◆ EXERCISE DIRECTIONS: Word for word, transcribe the data below from the line with "208: (551, 411)" to the line with "233: (453, 767)", keeping both of those lines.
SUPPLIED ENTRIES below:
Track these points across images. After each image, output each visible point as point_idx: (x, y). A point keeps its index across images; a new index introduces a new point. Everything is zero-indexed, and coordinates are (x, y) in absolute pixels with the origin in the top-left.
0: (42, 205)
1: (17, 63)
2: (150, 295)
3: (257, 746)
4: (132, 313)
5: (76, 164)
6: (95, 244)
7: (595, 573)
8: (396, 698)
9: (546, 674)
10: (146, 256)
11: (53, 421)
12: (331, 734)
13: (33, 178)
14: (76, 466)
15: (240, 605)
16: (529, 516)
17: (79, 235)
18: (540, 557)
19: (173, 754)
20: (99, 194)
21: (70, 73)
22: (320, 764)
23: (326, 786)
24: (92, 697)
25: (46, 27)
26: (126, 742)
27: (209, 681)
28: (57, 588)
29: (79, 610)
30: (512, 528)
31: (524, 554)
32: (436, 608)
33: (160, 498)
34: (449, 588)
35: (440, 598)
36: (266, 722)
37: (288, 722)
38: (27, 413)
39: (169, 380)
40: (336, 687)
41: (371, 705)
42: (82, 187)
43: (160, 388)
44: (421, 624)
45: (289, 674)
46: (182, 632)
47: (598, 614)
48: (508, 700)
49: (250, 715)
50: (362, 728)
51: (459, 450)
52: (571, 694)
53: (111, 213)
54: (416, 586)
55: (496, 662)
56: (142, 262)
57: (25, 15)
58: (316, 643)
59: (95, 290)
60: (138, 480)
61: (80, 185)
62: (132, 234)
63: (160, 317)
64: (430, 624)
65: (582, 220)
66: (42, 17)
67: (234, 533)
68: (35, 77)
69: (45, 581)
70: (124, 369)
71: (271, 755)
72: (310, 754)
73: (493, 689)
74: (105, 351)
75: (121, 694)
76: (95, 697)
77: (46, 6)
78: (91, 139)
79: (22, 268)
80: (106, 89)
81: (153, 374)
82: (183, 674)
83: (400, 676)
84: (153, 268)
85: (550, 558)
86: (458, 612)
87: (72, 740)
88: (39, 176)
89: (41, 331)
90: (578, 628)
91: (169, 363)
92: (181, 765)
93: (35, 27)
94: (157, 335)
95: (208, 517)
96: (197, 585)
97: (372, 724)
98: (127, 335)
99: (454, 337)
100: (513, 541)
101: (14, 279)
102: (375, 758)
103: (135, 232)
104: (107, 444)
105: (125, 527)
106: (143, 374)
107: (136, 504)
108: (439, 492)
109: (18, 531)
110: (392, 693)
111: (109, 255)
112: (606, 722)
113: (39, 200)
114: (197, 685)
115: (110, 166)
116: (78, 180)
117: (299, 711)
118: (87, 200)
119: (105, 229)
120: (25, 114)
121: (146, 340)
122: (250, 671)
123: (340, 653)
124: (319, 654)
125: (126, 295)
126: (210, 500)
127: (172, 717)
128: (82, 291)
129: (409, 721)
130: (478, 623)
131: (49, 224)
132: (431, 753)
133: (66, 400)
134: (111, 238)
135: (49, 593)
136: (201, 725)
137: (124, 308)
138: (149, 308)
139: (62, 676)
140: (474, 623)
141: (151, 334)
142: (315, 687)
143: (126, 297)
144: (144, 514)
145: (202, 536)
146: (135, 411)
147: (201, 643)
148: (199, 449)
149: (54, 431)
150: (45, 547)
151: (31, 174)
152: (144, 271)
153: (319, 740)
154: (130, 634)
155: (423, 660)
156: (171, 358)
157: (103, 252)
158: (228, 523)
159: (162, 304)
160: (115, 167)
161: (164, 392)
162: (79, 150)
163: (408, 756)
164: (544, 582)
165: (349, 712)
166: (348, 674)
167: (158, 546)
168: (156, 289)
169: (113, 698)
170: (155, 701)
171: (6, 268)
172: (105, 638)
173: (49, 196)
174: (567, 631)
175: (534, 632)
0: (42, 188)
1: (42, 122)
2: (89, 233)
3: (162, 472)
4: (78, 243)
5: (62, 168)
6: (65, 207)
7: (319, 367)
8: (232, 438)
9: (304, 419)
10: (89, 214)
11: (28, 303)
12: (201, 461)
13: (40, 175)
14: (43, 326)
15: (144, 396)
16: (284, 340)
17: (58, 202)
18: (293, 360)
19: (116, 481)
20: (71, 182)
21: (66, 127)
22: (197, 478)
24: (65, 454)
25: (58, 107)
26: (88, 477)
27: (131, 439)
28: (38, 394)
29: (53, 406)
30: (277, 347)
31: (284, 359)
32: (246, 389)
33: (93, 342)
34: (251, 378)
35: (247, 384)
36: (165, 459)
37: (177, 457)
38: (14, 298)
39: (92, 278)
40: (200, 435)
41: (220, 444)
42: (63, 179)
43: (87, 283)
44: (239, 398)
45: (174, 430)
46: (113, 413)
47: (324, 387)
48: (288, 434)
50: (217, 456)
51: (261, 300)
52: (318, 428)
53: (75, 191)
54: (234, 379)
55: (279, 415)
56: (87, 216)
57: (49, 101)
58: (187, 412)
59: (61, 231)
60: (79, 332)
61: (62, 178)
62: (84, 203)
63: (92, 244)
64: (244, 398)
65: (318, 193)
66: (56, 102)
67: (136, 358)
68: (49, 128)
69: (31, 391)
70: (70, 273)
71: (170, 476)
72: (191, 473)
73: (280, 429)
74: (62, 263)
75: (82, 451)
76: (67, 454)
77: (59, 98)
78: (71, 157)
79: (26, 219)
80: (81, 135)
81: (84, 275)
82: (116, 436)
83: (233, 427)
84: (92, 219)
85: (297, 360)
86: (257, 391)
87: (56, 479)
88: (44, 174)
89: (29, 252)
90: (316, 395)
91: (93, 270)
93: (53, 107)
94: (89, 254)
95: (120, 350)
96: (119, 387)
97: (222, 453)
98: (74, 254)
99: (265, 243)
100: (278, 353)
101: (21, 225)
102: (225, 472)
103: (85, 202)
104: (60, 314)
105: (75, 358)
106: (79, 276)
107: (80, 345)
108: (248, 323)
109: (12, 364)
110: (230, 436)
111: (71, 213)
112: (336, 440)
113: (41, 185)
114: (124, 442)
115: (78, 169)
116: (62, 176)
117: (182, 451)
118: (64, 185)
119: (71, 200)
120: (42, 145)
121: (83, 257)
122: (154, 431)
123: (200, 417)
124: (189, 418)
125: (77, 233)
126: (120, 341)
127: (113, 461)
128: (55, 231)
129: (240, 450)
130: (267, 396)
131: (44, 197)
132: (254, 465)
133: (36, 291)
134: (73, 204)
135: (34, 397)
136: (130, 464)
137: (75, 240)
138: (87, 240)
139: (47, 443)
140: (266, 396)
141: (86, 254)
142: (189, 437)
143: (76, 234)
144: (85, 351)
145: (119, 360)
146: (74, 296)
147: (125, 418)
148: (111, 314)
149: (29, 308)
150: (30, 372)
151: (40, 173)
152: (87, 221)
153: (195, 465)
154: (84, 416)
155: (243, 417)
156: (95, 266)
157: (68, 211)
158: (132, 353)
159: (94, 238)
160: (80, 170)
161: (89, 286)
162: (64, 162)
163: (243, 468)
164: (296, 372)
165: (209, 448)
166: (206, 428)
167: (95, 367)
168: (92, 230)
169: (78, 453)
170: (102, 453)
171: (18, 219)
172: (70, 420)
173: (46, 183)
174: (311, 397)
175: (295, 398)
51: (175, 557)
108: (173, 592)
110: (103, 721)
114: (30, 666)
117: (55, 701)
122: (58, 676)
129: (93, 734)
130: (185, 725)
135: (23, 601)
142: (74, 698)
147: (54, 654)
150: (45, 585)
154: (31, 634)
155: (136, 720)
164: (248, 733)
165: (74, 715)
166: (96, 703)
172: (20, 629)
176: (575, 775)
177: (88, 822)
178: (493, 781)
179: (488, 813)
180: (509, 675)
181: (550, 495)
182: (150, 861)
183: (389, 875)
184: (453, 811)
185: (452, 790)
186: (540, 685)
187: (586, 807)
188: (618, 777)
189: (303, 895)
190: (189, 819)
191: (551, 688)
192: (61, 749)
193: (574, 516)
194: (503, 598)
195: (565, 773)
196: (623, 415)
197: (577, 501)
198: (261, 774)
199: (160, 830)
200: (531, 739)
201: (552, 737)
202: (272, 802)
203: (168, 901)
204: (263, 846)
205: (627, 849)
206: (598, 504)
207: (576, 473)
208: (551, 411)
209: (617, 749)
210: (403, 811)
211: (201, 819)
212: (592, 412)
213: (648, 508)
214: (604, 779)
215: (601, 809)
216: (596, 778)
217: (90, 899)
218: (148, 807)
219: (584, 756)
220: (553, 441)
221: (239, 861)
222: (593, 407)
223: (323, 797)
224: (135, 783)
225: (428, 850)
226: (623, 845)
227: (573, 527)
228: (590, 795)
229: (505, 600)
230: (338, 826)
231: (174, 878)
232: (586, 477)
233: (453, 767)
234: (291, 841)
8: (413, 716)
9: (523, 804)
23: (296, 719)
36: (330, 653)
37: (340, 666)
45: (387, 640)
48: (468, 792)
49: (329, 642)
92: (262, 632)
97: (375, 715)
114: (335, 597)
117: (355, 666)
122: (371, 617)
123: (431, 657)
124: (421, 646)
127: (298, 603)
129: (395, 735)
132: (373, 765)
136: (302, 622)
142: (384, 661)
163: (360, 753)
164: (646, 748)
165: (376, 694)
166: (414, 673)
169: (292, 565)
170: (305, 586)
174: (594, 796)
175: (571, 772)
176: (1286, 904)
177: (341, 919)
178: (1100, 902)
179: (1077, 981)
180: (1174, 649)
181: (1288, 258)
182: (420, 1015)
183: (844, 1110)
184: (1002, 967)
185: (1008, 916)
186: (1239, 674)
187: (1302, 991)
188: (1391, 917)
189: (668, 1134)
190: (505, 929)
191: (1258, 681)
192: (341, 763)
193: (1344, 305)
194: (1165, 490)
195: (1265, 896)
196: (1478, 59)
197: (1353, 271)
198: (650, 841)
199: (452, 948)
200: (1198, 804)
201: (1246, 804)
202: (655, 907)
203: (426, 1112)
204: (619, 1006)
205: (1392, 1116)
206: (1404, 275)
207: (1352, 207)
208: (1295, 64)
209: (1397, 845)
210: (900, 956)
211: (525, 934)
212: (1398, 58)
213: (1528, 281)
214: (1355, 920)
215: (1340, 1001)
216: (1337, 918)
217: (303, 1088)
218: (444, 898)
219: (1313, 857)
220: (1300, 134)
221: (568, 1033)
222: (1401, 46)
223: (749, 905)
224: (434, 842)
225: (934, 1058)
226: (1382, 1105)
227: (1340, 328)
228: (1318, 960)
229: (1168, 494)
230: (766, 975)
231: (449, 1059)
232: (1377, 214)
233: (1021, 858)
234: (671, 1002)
End of SUPPLIED ENTRIES.
◆ TASK OUTPUT:
208: (551, 411)
209: (617, 749)
210: (403, 811)
211: (201, 819)
212: (592, 412)
213: (648, 508)
214: (604, 779)
215: (601, 809)
216: (596, 778)
217: (90, 899)
218: (148, 807)
219: (584, 756)
220: (553, 441)
221: (239, 861)
222: (593, 407)
223: (323, 797)
224: (135, 783)
225: (428, 850)
226: (623, 845)
227: (573, 527)
228: (590, 795)
229: (505, 600)
230: (338, 826)
231: (174, 878)
232: (586, 477)
233: (453, 767)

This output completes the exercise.